Regis Michelena

4/23/02

 

            Imagine, if you will, a magical place. A happy, joyous land full of happiness and joy, as well as other pleasant redundancies, a world where I have to fend off women with a cattle prod because they want me and my mad accordion skills as if I were a Backstreet Boy, but talented.

            You’ve probably all been there. Think about it: if women want me and my mad accordion skills, I must be dreaming.

            Yes, I like dreaming because of one inherent condition: I’m sleeping. Sleep is great for a few reasons other than making dreaming possible. First off, I can’t be doing Statics homework if I’m sleeping. Granted, I could be sleeping while doing Statics homework, but not the other way around. I’m not sure if it’s like the square-rectangle relationship or if it’s more of a Zen kind of thing.

            Sleeping is also nice because I’m not tired if I do it enough, and it is a time when I can stop thinking about third-world debt and its everyday impact on the twenty-first century man. In a word, sleep is great. Not the best thing that I’ll ever do, but still a very good thing.

            But it would be unthinkable for some people to just let me sleep and escape the implications of third-world debt. A snowball has a better chance in a microwave.
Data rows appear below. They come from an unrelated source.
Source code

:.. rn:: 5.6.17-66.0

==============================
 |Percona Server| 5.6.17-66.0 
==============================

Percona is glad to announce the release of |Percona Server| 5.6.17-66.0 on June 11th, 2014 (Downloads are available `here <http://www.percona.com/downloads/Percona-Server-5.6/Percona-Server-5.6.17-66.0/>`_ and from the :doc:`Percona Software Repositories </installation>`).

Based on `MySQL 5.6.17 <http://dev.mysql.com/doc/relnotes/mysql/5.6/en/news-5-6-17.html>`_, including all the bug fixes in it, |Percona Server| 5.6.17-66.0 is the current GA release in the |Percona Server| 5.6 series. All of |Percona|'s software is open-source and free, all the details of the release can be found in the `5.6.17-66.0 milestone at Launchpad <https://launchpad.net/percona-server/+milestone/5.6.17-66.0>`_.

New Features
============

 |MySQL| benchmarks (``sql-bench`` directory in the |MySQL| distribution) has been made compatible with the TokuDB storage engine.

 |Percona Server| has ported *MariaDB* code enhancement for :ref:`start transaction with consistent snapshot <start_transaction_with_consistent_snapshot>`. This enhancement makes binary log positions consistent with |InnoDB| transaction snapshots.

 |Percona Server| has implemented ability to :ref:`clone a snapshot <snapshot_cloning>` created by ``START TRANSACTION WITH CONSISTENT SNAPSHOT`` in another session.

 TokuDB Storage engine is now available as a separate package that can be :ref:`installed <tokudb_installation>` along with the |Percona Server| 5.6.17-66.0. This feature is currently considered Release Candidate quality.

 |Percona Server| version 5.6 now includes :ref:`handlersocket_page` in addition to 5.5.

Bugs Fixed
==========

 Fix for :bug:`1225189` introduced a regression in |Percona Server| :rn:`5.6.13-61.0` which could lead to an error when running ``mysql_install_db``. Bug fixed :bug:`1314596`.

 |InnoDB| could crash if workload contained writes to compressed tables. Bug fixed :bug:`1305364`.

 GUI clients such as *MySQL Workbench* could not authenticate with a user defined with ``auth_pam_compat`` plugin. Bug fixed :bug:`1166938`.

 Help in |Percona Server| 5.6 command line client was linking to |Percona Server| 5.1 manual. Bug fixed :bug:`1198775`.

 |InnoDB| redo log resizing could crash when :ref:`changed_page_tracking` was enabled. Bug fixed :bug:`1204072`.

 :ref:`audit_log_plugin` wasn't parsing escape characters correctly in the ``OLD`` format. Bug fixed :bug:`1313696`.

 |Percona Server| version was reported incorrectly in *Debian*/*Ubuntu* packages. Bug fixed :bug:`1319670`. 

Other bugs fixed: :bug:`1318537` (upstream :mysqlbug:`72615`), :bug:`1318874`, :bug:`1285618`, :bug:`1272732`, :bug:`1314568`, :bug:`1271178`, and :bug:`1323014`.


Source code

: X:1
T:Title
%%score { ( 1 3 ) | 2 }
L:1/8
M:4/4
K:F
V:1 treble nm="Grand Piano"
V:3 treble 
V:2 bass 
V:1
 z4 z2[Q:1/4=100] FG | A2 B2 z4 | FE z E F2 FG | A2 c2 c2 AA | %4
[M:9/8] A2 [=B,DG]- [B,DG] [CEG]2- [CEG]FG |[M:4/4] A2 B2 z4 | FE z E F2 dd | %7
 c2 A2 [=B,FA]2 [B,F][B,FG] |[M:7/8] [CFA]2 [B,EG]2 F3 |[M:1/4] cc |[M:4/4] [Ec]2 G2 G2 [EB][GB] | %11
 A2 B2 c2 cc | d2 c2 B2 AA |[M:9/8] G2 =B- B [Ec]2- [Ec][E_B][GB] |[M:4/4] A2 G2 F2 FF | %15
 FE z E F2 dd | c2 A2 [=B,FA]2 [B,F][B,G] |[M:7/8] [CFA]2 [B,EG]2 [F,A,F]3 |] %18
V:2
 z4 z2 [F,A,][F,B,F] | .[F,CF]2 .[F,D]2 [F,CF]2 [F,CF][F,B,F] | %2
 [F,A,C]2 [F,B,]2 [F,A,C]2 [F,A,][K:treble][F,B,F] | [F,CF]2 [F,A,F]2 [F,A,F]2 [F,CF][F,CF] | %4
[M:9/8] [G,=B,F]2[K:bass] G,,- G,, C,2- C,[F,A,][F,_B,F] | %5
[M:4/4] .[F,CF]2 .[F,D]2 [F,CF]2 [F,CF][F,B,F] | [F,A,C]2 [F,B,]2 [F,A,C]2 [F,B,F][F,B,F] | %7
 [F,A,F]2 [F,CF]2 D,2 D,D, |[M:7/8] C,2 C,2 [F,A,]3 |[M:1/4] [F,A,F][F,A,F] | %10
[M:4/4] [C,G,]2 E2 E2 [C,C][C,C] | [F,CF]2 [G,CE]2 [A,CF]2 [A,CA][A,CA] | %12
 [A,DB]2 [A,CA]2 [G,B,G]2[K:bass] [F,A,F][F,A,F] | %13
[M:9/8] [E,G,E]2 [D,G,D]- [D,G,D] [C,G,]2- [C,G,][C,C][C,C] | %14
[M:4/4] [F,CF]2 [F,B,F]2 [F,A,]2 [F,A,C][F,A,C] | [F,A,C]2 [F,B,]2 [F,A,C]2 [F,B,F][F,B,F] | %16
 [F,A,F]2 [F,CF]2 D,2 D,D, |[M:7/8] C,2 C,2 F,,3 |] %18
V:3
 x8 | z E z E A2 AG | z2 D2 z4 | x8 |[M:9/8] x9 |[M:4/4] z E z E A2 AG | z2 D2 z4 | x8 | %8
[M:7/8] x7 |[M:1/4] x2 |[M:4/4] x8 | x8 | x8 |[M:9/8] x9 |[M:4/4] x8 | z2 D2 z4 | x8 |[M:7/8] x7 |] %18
            Slightly before two last Thursday morning, the residents of McIntyre Hall- this includes me- awoke to a really annoying sound. The good news was that it was not Marie Osmond dueting with Axl Rose on a rendition of “I’ve Got You, Babe.” The bad news was, it was a fire alarm. And that meant that I had to get out of bed.

            At first, I didn’t realize that it was indeed a fire alarm. I thought that it was my neighbor’s alarm going off at a gratuitously loud volume. Then I noticed, in my quasi-asleep state, that my neighbors don’t have an alarm that sounds that annoying.

            I got out of my lofted bed, put some pants on (I didn’t want to offend anybody, and I think they have laws against that kind of thing anyway), slipped into my shoes, and grabbed my coat. Then I opened the door, and, with my roommate, ventured into the hallway.

            If the sound of the alarm from inside my room was bad, the noise in the hallway was like ‘NSync in “Attack of the Clones”: really bad.

            We got to the stair well and began the descent from the seventh floor. With everyone else in the building on the stairs at the same time, I couldn’t help but feel like a cow going through a chute to get on a train or something like that.

            So I mooed.

            Oddly enough, it didn’t provoke an increase in profanities from those around me.

            So we get outside and stand in the cold. And in one instant, I had an epiphany: it is really ugly outside at two in the morning.

            At that point, my friends from within the hall found me and we went and sat in the lobby of Orr Hall for a really boring forty-five minutes of no sleep. I took very little consolation in the fact that I wasn’t doing Statics homework.

            Eventually, we got to go back into McIntyre. So I went up the seven flights of stairs back to my room, removed the aforementioned coat, shoes and pants, and got back into bed. I sighed with delight at the prospect of entering the possibility of returning to my cattle prod to fend the women off with.

            Then I heard a noise that was almost funny: one single whoop of the fire alarm.

            “Ha ha,” I thought to myself, as I got very comfortable. “That was almost funny.” And then it got extremely not funny.

            The fire alarm started again with a vengeance. Why the alarm would have vengeance, I cannot say. But it sounded like it did, and when you’re dealing with an alarm, sound is about all you have to go with.

            And so I had to get out of bed again. And put on pants and shoes again. And go down the stairs making mooing noises (with occasional profanity) again, find my friends again, and go over to the Orr Hall lobby again.

            But this time, I brought a book.

            And so I passed what would be an otherwise wasted forty minutes reading. The only problem was that my mind wasn’t fully functional, so I don’t remember most of what I read.

            And then they opened McIntyre for the second time. I went back up the seven flights of stairs again, removed the shoes and pants, and went to bed. I didn’t hear the alarm go off a third time. I stayed up a while thinking if a third alarm in a row would be funny or not. After all, funny things are supposed to come in threes.

            Hey, it was better than thinking about third-world debt.

            If the alarm ever went off again, nobody told me and I didn’t hear it over the screams of the women around me. I didn’t even hear much of a difference when I had to use my cattle prod in self defense.